An interdependent corporate ecosystem disperses power

A corporation is dependent on a much larger ecosystem.
To continue growing, large companies must play by the rules within that ecosystem.
That interdependence creates a multipolar power distribution among even the most successful companies.
Full vertical integration is nearly impossible today, but may not be tomorrow.

Surveillance is hard

We’ve had the ability to record every form of communication for decades.
But analyzing all communication has required an infeasible amount of human power.
With AI, we (or tyrants) will have unlimited intelligence to analyze the meaning of every text message, phone call, and social media post for any implied threats or disloyalties.
This is already happening in CCP-controlled China.

Elite social pressure matters to many leaders

Even leaders have a community they often feel beholden to: the elites.
Elites do have some ability to informally influence leaders, even dictators.
But elites can be fully captured by leaders.

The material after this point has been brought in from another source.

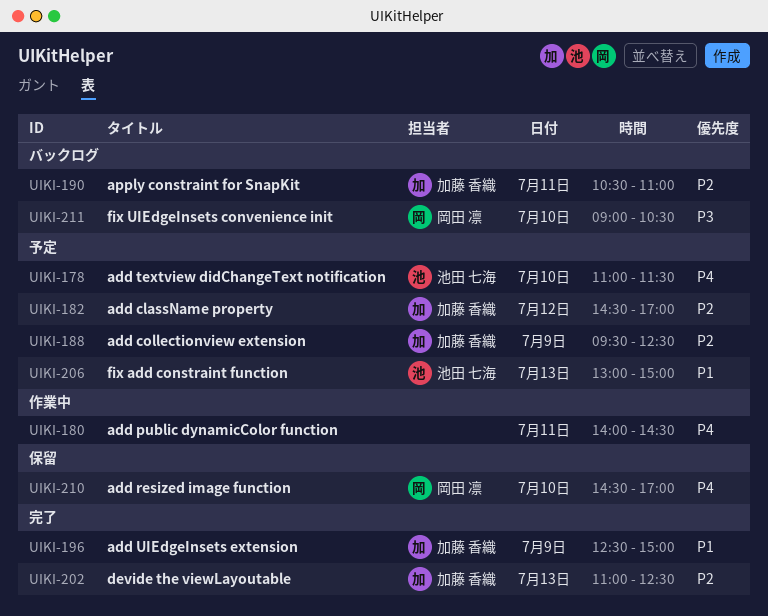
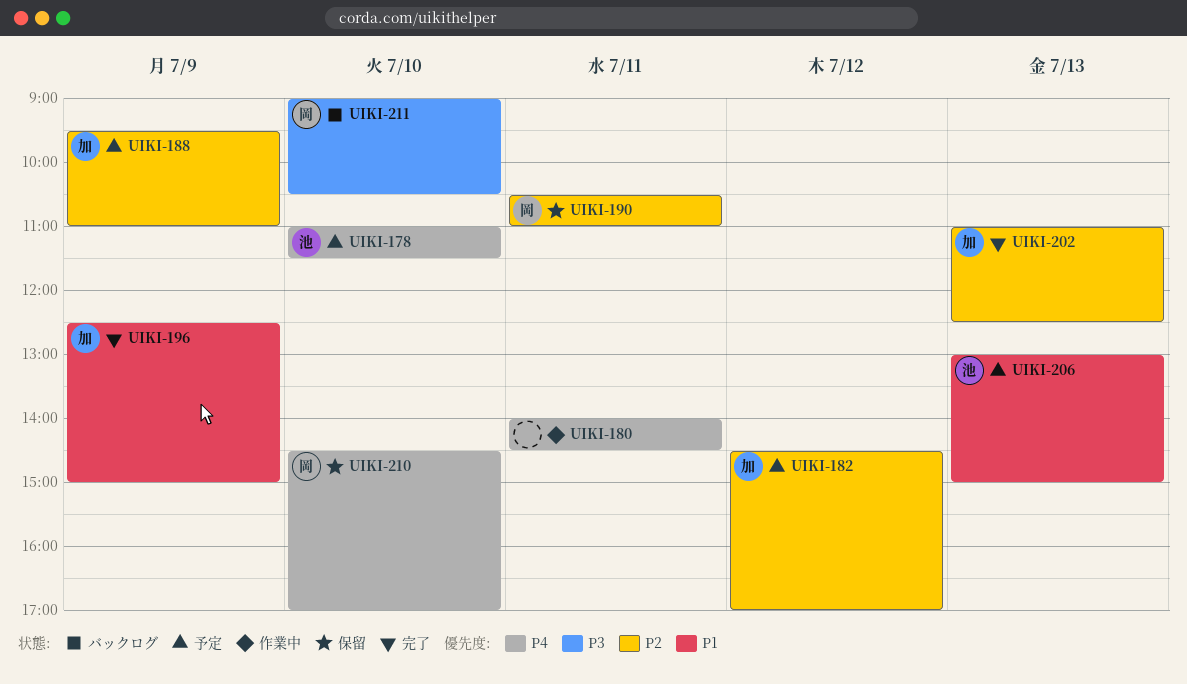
UIKI-188, ends: 12:30 -> 11:00
UIKI-190, status: バックログ -> 保留
UIKI-190, owner: 加藤 香織 -> 岡田 凛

Stalin and Hitler succeeded at this even with primitive tech. With the power of full automation, this may be even easier.

In the final limit, citizens can revolt

Even the most authoritarian governments have to consider the risk of pushing the polity beyond the breaking point.
That breaking point has historically been very far, but even the threat of it has served as a metering force on rulers.
There may be no such limit in the future.

Humans have economic and strategic value

Authoritarians can’t simply kill all their citizens today, or their economy and war-making ability would be gutted. In fact, they are incentivized to create a rich economy, in order to have doctors, entertainment, and luxuries.
The Khmer Rouge killed nearly 25% of their own population, crippling their own war-making ability. Because of this mistake, they ended up obliterated by a Vietnamese invasion.
Even the most psychopathic ruler, if self-interested, must support their people to support themself.
But post-AGI, from the point of view of a dictator, what’s the point of supporting other humans with their national output at all? To them, citizens might become economic deadweight.
And even if one authoritarian wants to support their population, another authoritarian who doesn’t will likely outcompete them across relevant domains.

Even dictators need their citizens

With AI and a fully automated economy, this will no longer be true.

Replacing implicit guardrails with explicit design

AI has the potential for tremendous upside; the point of this exercise isn’t to paint AI in a negative light. Instead, it’s to highlight that AI will reshape our society at every level, and that will require rethinking the way every level works.

Our society is saturated with implicit guardrails. If we removed them all without replacing them with new guardrails, society would almost surely collapse. Moreover, the explicit guardrails we do have today —our laws and explicit institutions— have been designed with our existing implicit guardrails in mind. They’re complementary.

We have to think carefully about how a new, automated world will work. We need to consider what values we want that world to exemplify. We need to reconsider preconceived design patterns that worked when implicit guardrails were strong, but may stop working when those guardrails disappear. We have to discover a new set of explicit guardrails that will fortify our freedoms against what is to come.

And we must do this preemptively.

Humans are fantastic at iterating. We observe our failures and continue to modify our approach until we succeed. We’ve done this over thousands of years to refine our societies and guardrails. We’ve been successful enough to prevent the worst among us from seizing absolute power. But the transition to an automated world may happen over the course of a few years, not thousands of years. And we may not recover from the failures. There may not be a chance to iterate.

If our pervasive, implicit guardrails disappear all at once, the nefarious forces they’ve held at bay may overwhelm us decisively. To survive we must design an explicit set of guardrails to safeguard the future.